Implementation of the YIN algorithm for estimating the fundamental frequency of an audio signal in Rust. Optimized for speed, and with parabolic interpretation for refining the result.

Background

The YIN algorithm (Cheveigné & Kawahara, 2002) estimates the fundamental frequency (f₀) of a signal by minimizing the Cumulative Mean Normalized Difference Function (CMNDF).

This implementation follows the standard YIN steps:

1. Difference function (DF)
2. Cumulative mean normalization (CMNDF)
3. Absolute thresholding
4. (Parabolic interpolation for refined lag estimate)

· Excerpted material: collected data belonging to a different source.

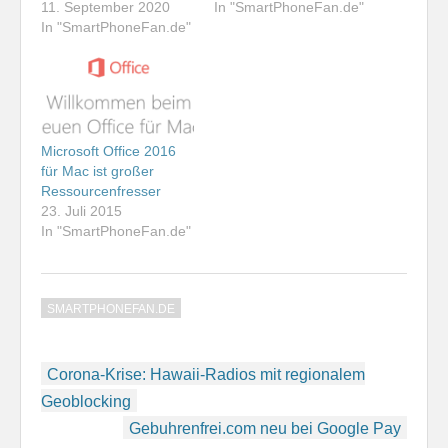
11. September 2020
In "SmartPhoneFan.de"
In "SmartPhoneFan.de"
Microsoft Office 2016
für Mac ist großer
Ressourcenfresser
23. Juli 2015
In "SmartPhoneFan.de"
SMARTPHONEFAN.DE
Beitragsnavigation
Corona-Krise: Hawaii-Radios mit regionalem
Geoblocking
Gebuhrenfrei.com neu bei Google Pay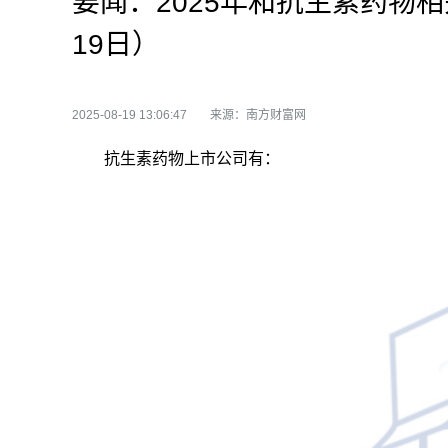
要闻：2025年和抗生素药物
19日）
2025-08-19 13:06:47
来源：南方财富网
抗生素药物上市公司有：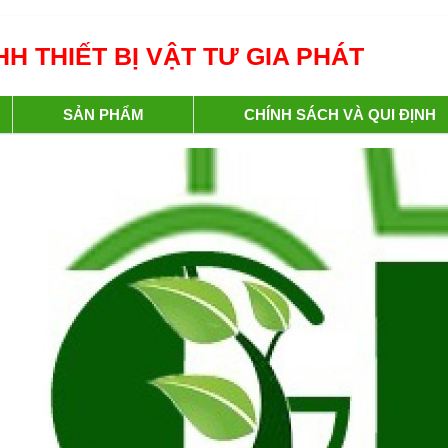
H THIẾT BỊ VẬT TƯ GIA PHÁT
SẢN PHẨM
CHÍNH SÁCH VÀ QUI ĐỊNH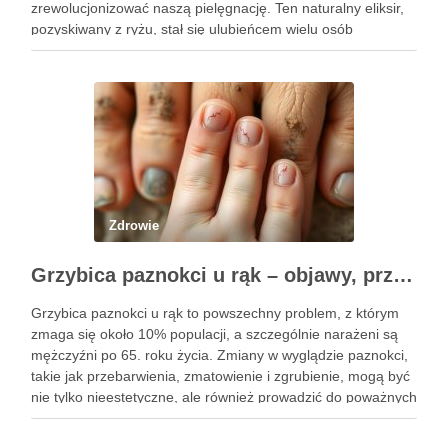
zrewolucjonizować naszą pielęgnację. Ten naturalny eliksir,
pozyskiwany z ryżu, stał się ulubieńcem wielu osób
dbających o zdrowie włosów oraz kondycję skóry. Dzięki
prostocie przygotowania i niskim kosztom, woda ryżowa jest
dostępna dla …
Zdrowie
Grzybica paznokci u rąk – objawy, przyczyny i skuteczne leczenie
Grzybica paznokci u rąk to powszechny problem, z którym
zmaga się około 10% populacji, a szczególnie narażeni są
mężczyźni po 65. roku życia. Zmiany w wyglądzie paznokci,
takie jak przebarwienia, zmatowienie i zgrubienie, mogą być
nie tylko nieestetyczne, ale również prowadzić do poważnych
konsekwencji zdrowotnych. Infekcje te są wywoływane przez
…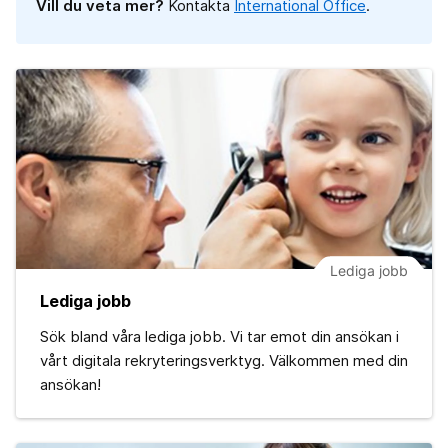
Vill du veta mer?
Kontakta
International Office
.
Lediga jobb
Lediga jobb
Sök bland våra lediga jobb. Vi tar emot din ansökan i
vårt digitala rekryteringsverktyg. Välkommen med din
ansökan!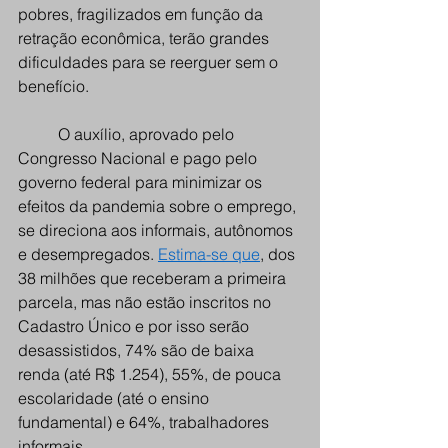
pobres, fragilizados em função da 
retração econômica, terão grandes 
dificuldades para se reerguer sem o 
benefício. 
O auxílio, aprovado pelo 
Congresso Nacional e pago pelo 
governo federal para minimizar os 
efeitos da pandemia sobre o emprego, 
se direciona aos informais, autônomos 
e desempregados. 
Estima-se que
, dos 
38 milhões que receberam a primeira 
parcela, mas não estão inscritos no 
Cadastro Único e por isso serão 
desassistidos, 74% são de baixa 
renda (até R$ 1.254), 55%, de pouca 
escolaridade (até o ensino 
fundamental) e 64%, trabalhadores 
informais.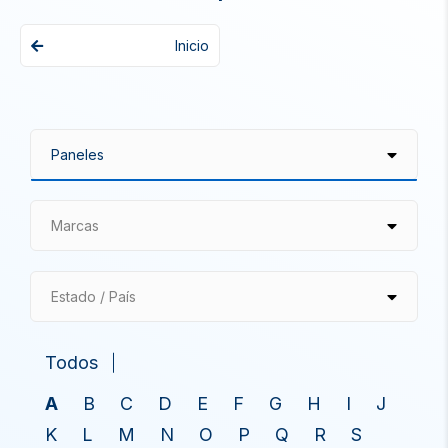
Inicio
Marcas
Estado / País
Todos
A
B
C
D
E
F
G
H
I
J
K
L
M
N
O
P
Q
R
S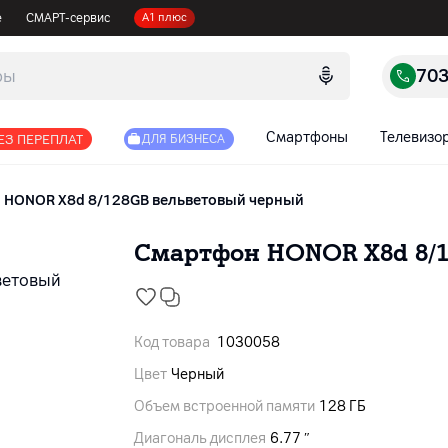
е
СМАРТ-сервис
А1 плюс
70
Смартфоны
Телевизо
ЕЗ ПЕРЕПЛАТ
ДЛЯ БИЗНЕСА
HONOR X8d 8/128GB вельветовый черный
Смартфон HONOR X8d 8/
Код товара
1030058
Цвет
Черный
Объем встроенной памяти
128 ГБ
Диагональ дисплея
6.77 ″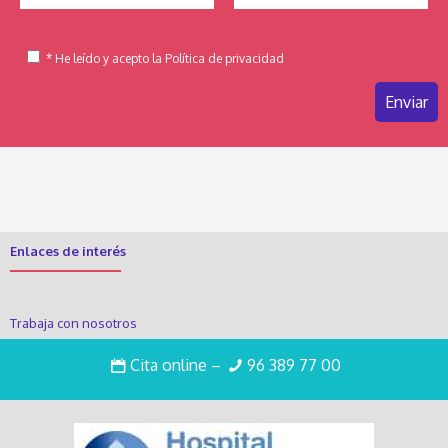
* He leído y acepto la Política de privacidad
Enlaces de interés
Trabaja con nosotros
Intranet
Cita online
–
96 389 77 00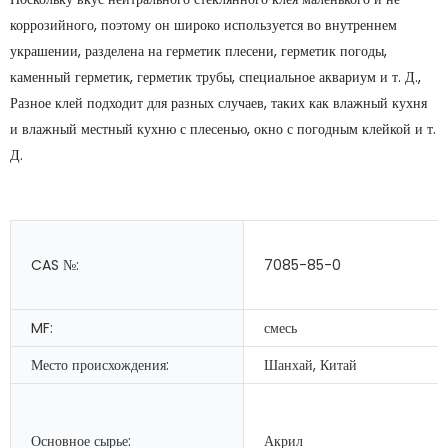
коррозийного, поэтому он широко используется во внутреннем
украшении, разделена на герметик плесени, герметик погоды,
каменный герметик, герметик трубы, специальное аквариум и т. Д.,
Разное клей подходит для разных случаев, таких как влажный кухня
и влажный местный кухню с плесенью, окно с погодным клейкой и т.
Д.
CAS №:
7085-85-0
MF:
смесь
Место происхождения:
Шанхай, Китай
Основное сырье:
Акрил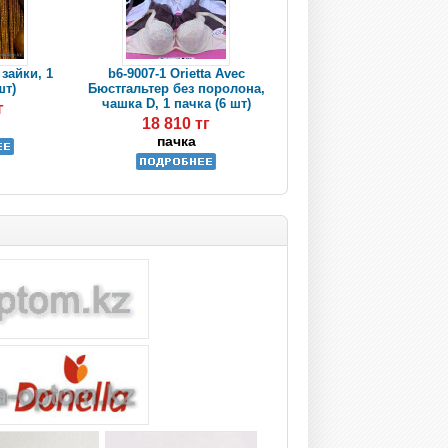
 зайки, 1
b6-9007-1 Orietta Avec
шт)
Бюстгальтер без поролона,
чашка D, 1 пачка (6 шт)
г
18 810 тг
пачка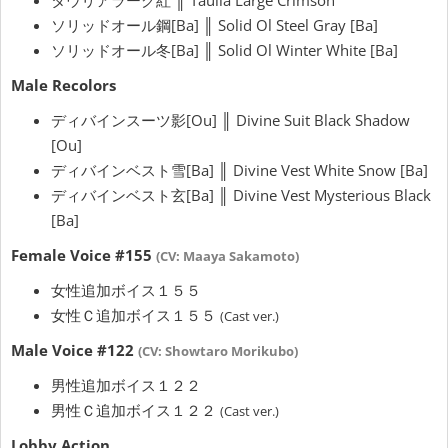
ソリッドオール鋼[Ba] ║ Solid Ol Steel Gray [Ba]
ソリッドオール冬[Ba] ║ Solid Ol Winter White [Ba]
Male Recolors
ディバインスーツ影[Ou] ║ Divine Suit Black Shadow
[Ou]
ディバインベスト雪[Ba] ║ Divine Vest White Snow [Ba]
ディバインベスト玄[Ba] ║ Divine Vest Mysterious Black
[Ba]
Female Voice #155
(CV: Maaya Sakamoto)
女性追加ボイス１５５
女性Ｃ追加ボイス１５５
(Cast ver.)
Male Voice #122
(CV: Showtaro Morikubo)
男性追加ボイス１２２
男性Ｃ追加ボイス１２２
(Cast ver.)
Lobby Action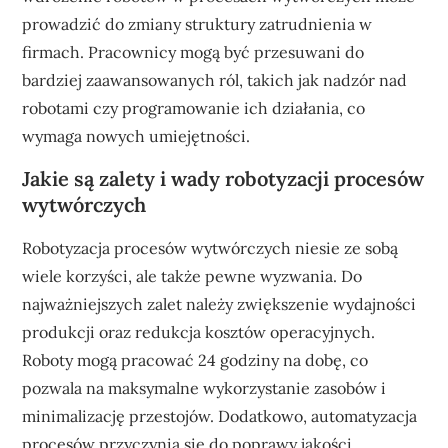
prowadzić do zmiany struktury zatrudnienia w
firmach. Pracownicy mogą być przesuwani do
bardziej zaawansowanych ról, takich jak nadzór nad
robotami czy programowanie ich działania, co
wymaga nowych umiejętności.
Jakie są zalety i wady robotyzacji procesów
wytwórczych
Robotyzacja procesów wytwórczych niesie ze sobą
wiele korzyści, ale także pewne wyzwania. Do
najważniejszych zalet należy zwiększenie wydajności
produkcji oraz redukcja kosztów operacyjnych.
Roboty mogą pracować 24 godziny na dobę, co
pozwala na maksymalne wykorzystanie zasobów i
minimalizację przestojów. Dodatkowo, automatyzacja
procesów przyczynia się do poprawy jakości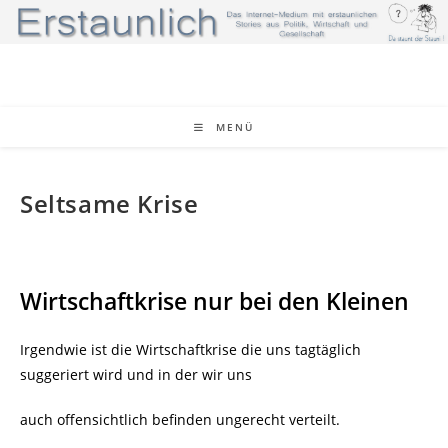
Zum
Inhalt
springen
MENÜ
Seltsame Krise
Wirtschaftkrise nur bei den Kleinen
Irgendwie ist die Wirtschaftkrise die uns tagtäglich
suggeriert wird und in der wir uns
auch offensichtlich befinden ungerecht verteilt.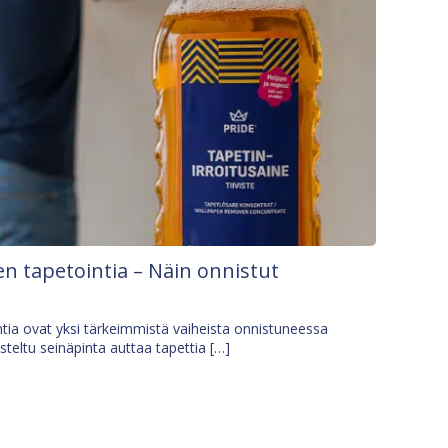
n tapetointia – Näin onnistut
tia ovat yksi tärkeimmistä vaiheista onnistuneessa
isteltu seinäpinta auttaa tapettia […]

The resulting best lag gives the estimated period, and therefore the frequency:

$$ f = \frac{f_s}{\text{lag}} $$

De Cheveigné, A., & Kawahara, H. (2002). YIN, a fundamental frequency estimator for speech and music. The Journal of the Acoustical Society of America, 111(4), 1917–1930. https://doi.org/10.1121/1.1458024

@article{de-cheveigne-2002,
	author = {De Cheveigné, Alain and Kawahara, Hideki},
	journal = {The Journal of the Acoustical Society of America},
	month = {4},
	number = {4},
	pages = {1917--1930},
	title = {{YIN, a fundamental frequency estimator for speech and music}},
	volume = {111},
	year = {2002},
	doi = {10.1121/1.1458024},
	url = {https://doi.org/10.1121/1.1458024}
}

Example Usage

use yin_rs::Yin;

fn main() {
    let sample_rate = 44100.0;
    let frequency = 440.0;
    let duration = 2.0;

    let signal: Vec<f64> = (0..(duration as usize * sample_rate as usize))
        .map(|n| (2.0 * std::f64::consts::PI * frequency * n as f64 / sample_rate).sin())
        .collect();

    let yin = Yin::init(0.1, 50.0, 2000.0, sample_rate);

    let result = yin.yin(&signal);
    println!(
        "Detected frequency: {:.2} Hz",
        result.get_frequency() // 441
    );
    println!(
        "Using parabolic interpolation, detected frequency: {:.2} Hz",
        result.get_frequency_with_interpolation() // 440.02
    );
}